Sanjali De Silva
The U.S. Senate Budget Committee hosted a full committee hearing today, “Denial, Disinformation, and Doublespeak: Big Oil’s Evolving Efforts to Avoid Accountability for Climate Change.” The hearing, along with a report released on Tuesday, are a part of a multi-year investigation initiated by the U.S. House of Representatives Oversight Committee and now a joint investigation by committee Democrats with the Senate Budget Committee looking into fossil fuel industry climate disinformation.
The hearing comes after the United States experienced the highest-ever annual number of billion-dollar plus disasters in the previous year. Also in 2023, ExxonMobil, Chevron, Shell and BP brought in combined annual profits totaling over $100 billion. Climate attribution research, including multiple studies led by the Union of Concerned of Scientists (UCS), directly connect emissions from the extraction and use of fossil fuel products to increased average temperature of the Earth’s surface, global sea level rise, ocean acidification, and wildfires. Another peer-reviewed analysis by UCS found that if policymakers do not take action on climate change, extreme heat could cause tens of millions of outdoor workers in the United States to jeopardize their health and risk losing a collective $55.4 billion in earnings each year by midcentury.

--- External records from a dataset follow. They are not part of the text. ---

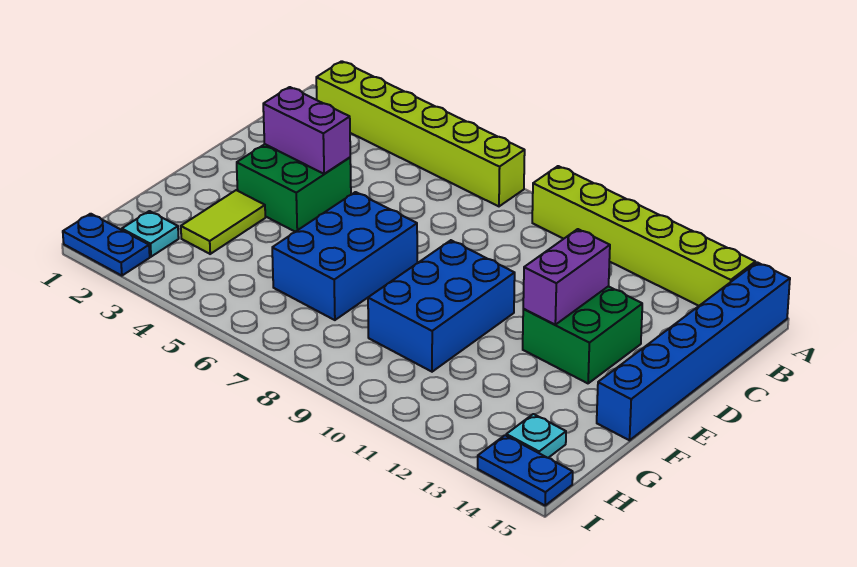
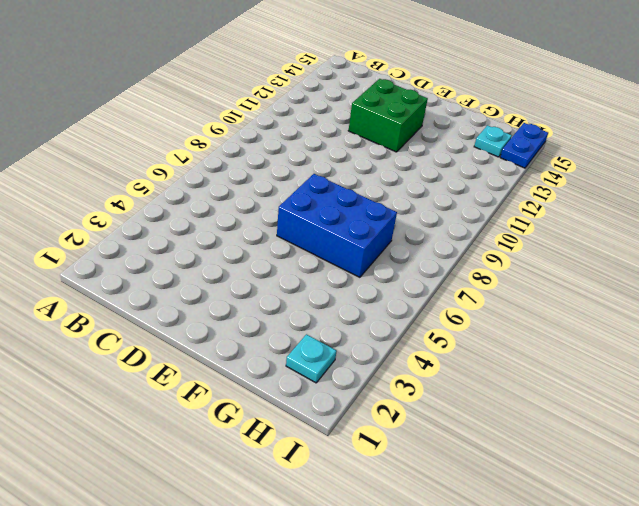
none -> lime 1x6 brick [316,61,525,206]
none -> lime 1x6 brick [532,166,755,306]
none -> blue 1x6 brick [597,262,790,440]

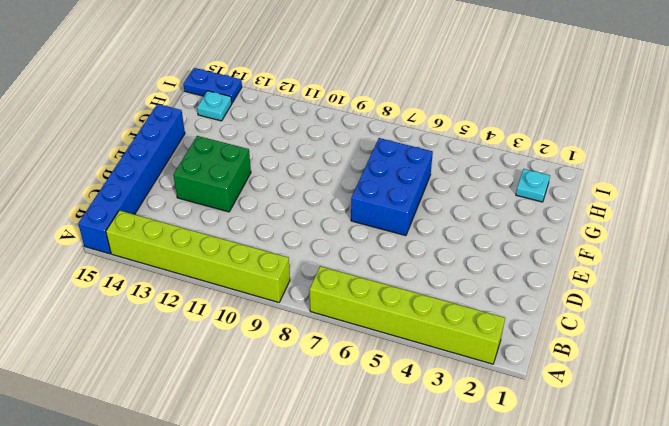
none -> green 2x2 brick [237,144,351,232]
none -> blue 2x3 brick [368,240,515,372]
none -> lime 1x2 tile [181,190,265,254]

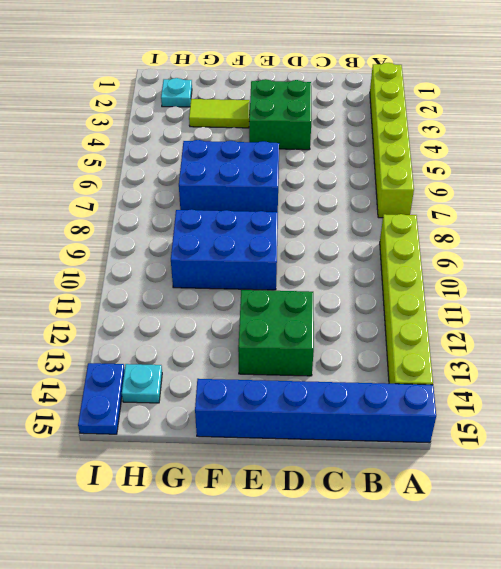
none -> blue 1x2 plate [63,214,150,276]
none -> purple 1x2 brick [263,87,350,174]
none -> purple 1x2 brick [523,229,610,325]

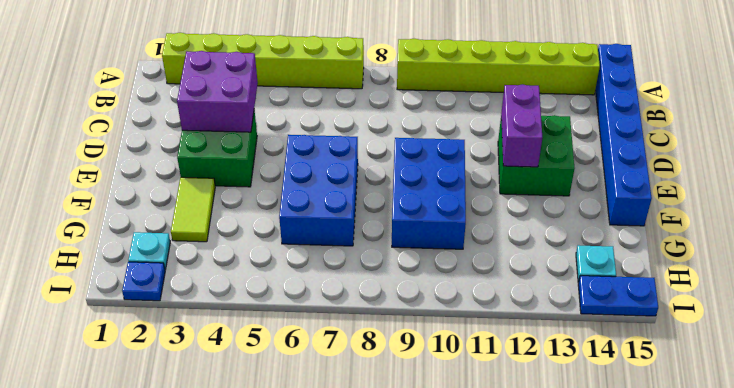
purple 2x2 brick [177,51,258,132] -> purple 1x2 brick [263,87,350,174]
blue 1x1 plate [122,262,165,301] -> blue 1x2 plate [63,214,150,276]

Below is a statement by Kathy Mulvey, the accountability campaign director in the Climate and Energy Program at UCS.
“The Budget Committee’s hearing provided more unequivocal evidence that ExxonMobil, Chevron, BP, Shell, and others in the industry are hell-bent on protecting their power and profits—even if it means defrauding the public, manipulating our political systems, and taking needless risks with shareholders’ investments and our economy. As several witnesses pointed out, just as the tobacco industry faced legal and financial consequences for its deception and the resulting harm to people and communities, the fossil fuel industry must be held accountable for its role in the climate crisis.
“This joint congressional investigation is an important step toward ending the fossil fuel industry’s lies and obstruction of critical climate action. The internal industry documents released to the public and the testimony at this hearing add to the already considerable mountain of evidence illustrating misconduct by fossil fuel corporations and their surrogates. We urge policymakers and public prosecutors to move expeditiously to pursue accountability through every means at their disposal.”